Elogio y degradación de la saeta en la Semana Santa de Sevilla
Opinión
Cada vez es más difícil que una saeta se ajuste a su concepto y a su forma
Salvo escasas excepciones la interpretación de la saeta no atraviesa su particular mejor momento
La saeta
Decía Fernando Villalón, "el andaluz campero y poeta", que la saeta es una llaga que desgarra el corazón. Su origen es incierto y confuso, pero terminó conformándose como un cante propio de la Semana Santa andaluza en el que el pueblo expresaba sus padecimientos, lamentos u oraciones. Hay quien apunta que su nacimiento está en las coplillas que cantaban o recitaban en los siglos XVI y XVII los Franciscanos, como apoyo a los pecadores para que se arrepintieran de sus culpas.
Ahora bien; el carácter flamenco de este canto puede derivarse de otras dos corrientes: la árabe, por los cantos que llamaban a la oración en las mezquitas, o la judía, por las salmodias que se realizaban en las sinagogas. De manera definitiva, será el pueblo gitano, a mediados del XIX, quien encumbre este cante indispensable de nuestra fiesta mayor y su patrimonio inmaterial. Enrique el Mellizo, en Cádiz, y Manuel Centeno, en Sevilla, se yerguen como los primeros nombres conocidos que, al paso de las procesiones, ejecutaban el canto de las saetas flamencas, que a su vez presentan diferentes particularidades o cunas dentro de sus varios estilos: las moleeras o carceleras de Marchena, las de Mairena del Alcor, las cordobesas de Puente Genil y Castro del Río, las de Arcos y Jerez en Cádiz... Un cante, en definitiva, que ha alcanzado cotas mayúsculas de interpretación en nuestra geografía y son un verdadero tesoro del pueblo andaluz.
El pasado domingo salió a la calle el Cachorro, icono de Triana, cuna de artistas universales y ejemplo en el mundo del cante gitano y flamenco. Tan solo había recorrido unos metros cuando, desde las profundidades de no sé qué dimensión inesperada, emergió una voz rota y grave, aquejada y herrumbrosa, que abrió en dos el silencio de la multitud con aquella saeta de Antonio Mairena: "Al ver tu agonía, triste y penosa..." Cualquiera con un mínimo de sensibilidad experimentaría, a buen seguro, un zamarreo en el estómago, una llaga en el corazón que nos dejó aturdidos y conmocionados. Era la voz del jerezano Juan Lara, ni más ni menos.
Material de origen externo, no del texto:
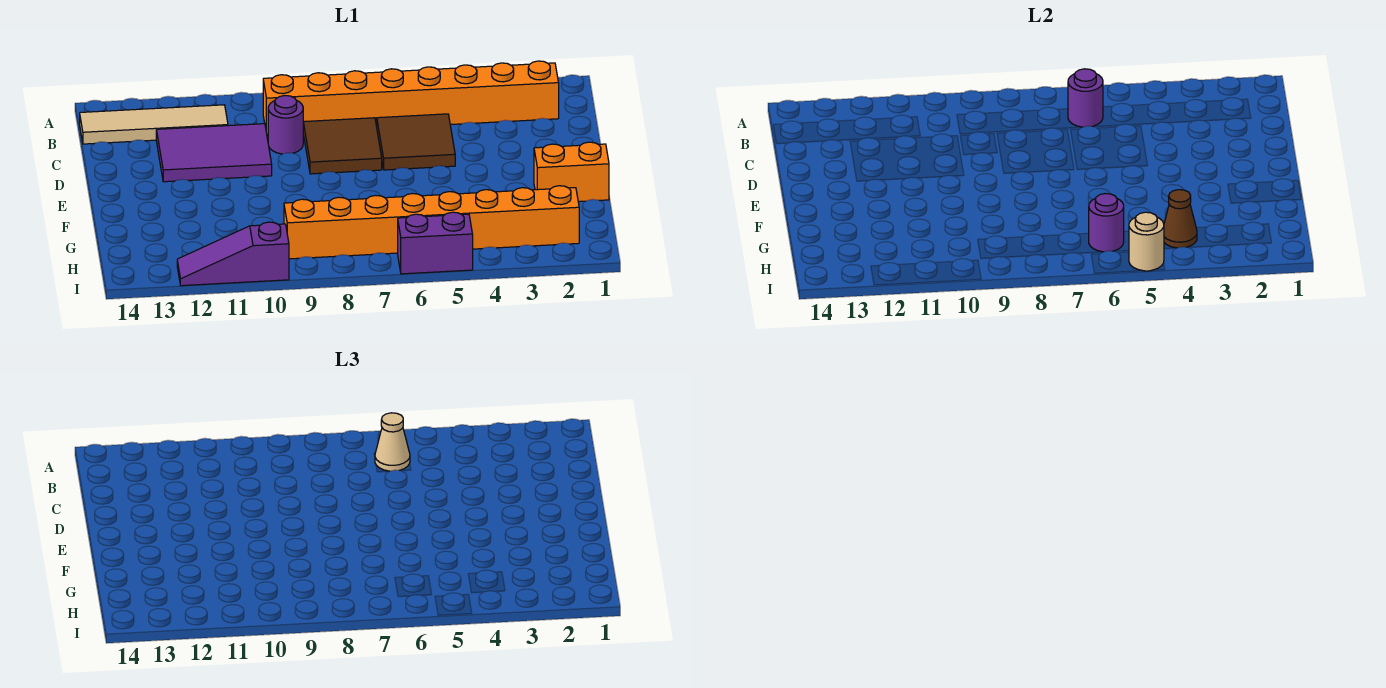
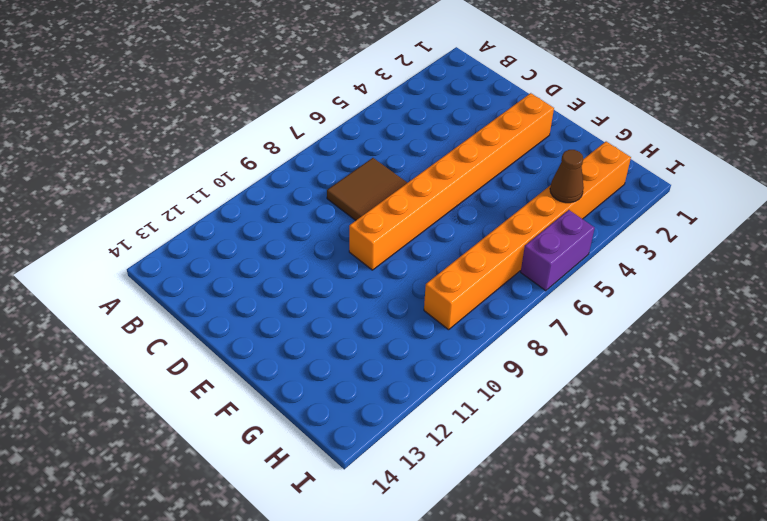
orange 1x8 brick [349,93,554,270] -> orange 1x8 brick moved to [263,61,559,134]
none -> tan 1x4 tile [80,105,228,144]
none -> brown 2x2 tile [377,114,455,170]
none -> purple 1x1 round brick [268,96,303,154]

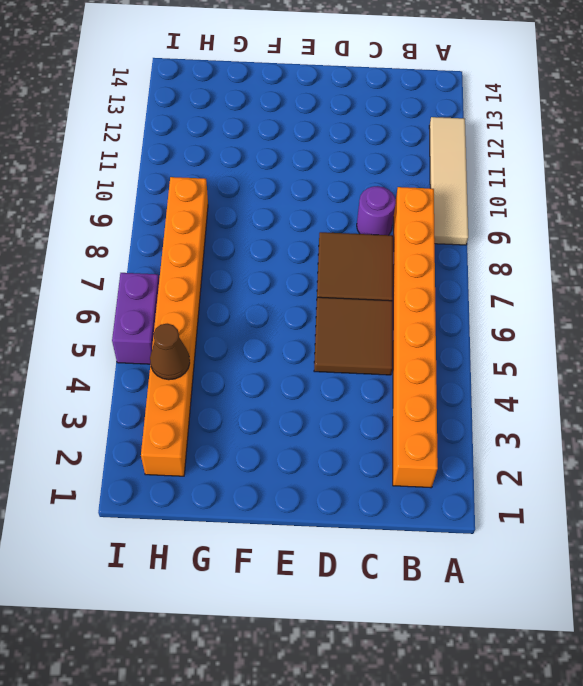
tan 1x4 tile [429,117,468,245] -> tan 1x4 tile moved to [80,105,228,144]
none -> purple 2x3 tile [156,124,272,182]
none -> orange 1x2 brick [534,142,609,202]
none -> purple 1x3 slope [177,222,289,286]

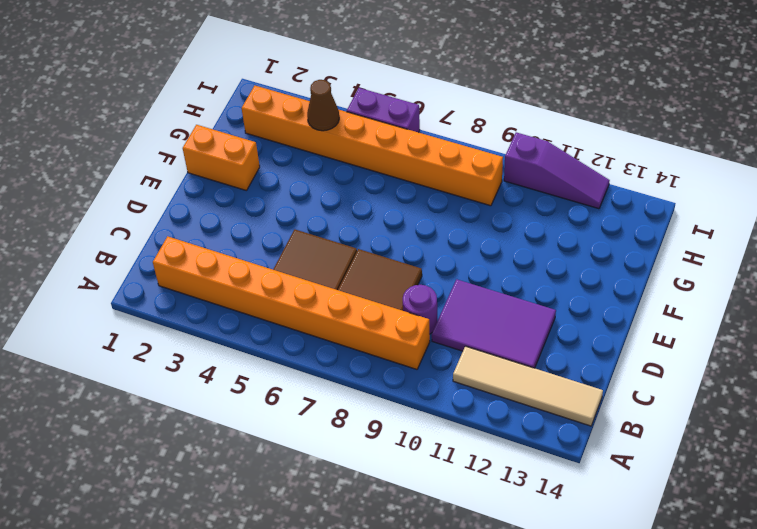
none -> purple 1x1 round brick [1068,69,1103,127]
none -> purple 1x1 round brick [1089,194,1124,252]
none -> tan 1x1 round brick [1129,212,1164,271]

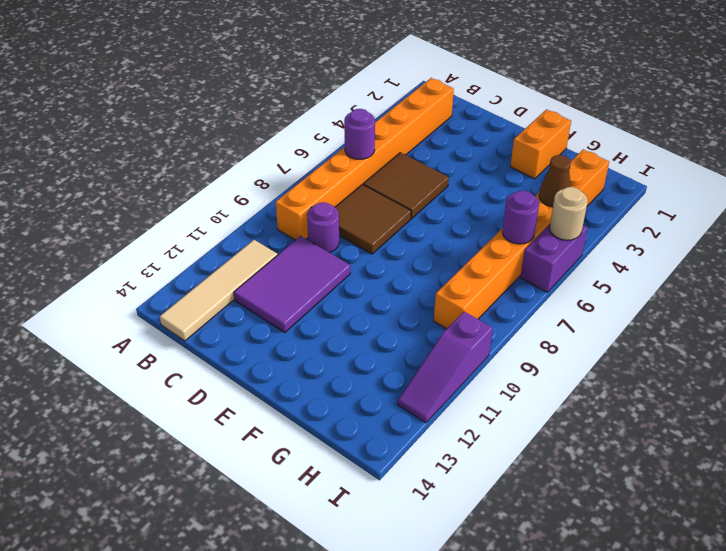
none -> tan 1x1 cone [375,413,410,471]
Hacía tiempo, muchísimo tiempo, que no escuchaba una saeta ejecutada y cantada de tal modo: breve, directa, sincera. Honestamente, la saeta en Sevilla no experimenta sus mejores tiempos, a diferencia de otros puntos donde mantiene su sello y su impronta. Y es de alabar y agradecer el esfuerzo que colectivos y asociaciones realizan por la supervivencia digna de la saeta, como la Escuela de la Hermandad de la Cena, o la invitación por parte de la Hermandad de los Gitanos a verdaderos maestros del cante para que interpreten sus saetas en la Madrugada, o la Exaltación de la Saeta en el Lope, pero resulta tremendamente dificultoso escuchar una saeta que, primero, cumpla con su concepto (saeta igual a flecha, igual a brevedad, no a cinco minutos interminables) y, segundo que transmita.
El cante flamenco, entiendo, es transmisión, conexión, implicación, padecimiento y dominio de las técnicas, los silencios, las pausas. No seré yo quien deniegue a absolutamente nadie su voluntad de cantar una saeta en el ejercicio de sus libertades y, por supuesto, de la expresión de sus plegarias u oraciones, pero algo tan serio como la saeta merece reflexión y respeto, como todas las artes que confluyen en la Semana Santa. Una saeta puede convertir en inolvidable (en todos los sentidos del término) un instante prometedor. Son detalles que marcan las diferencias. Hay que recuperar la saeta. Y hay extraordinarios cantaores para ello. Como patrimonio, como cante, como elemento esencial de nuestra identidad y de nuestra Semana Santa.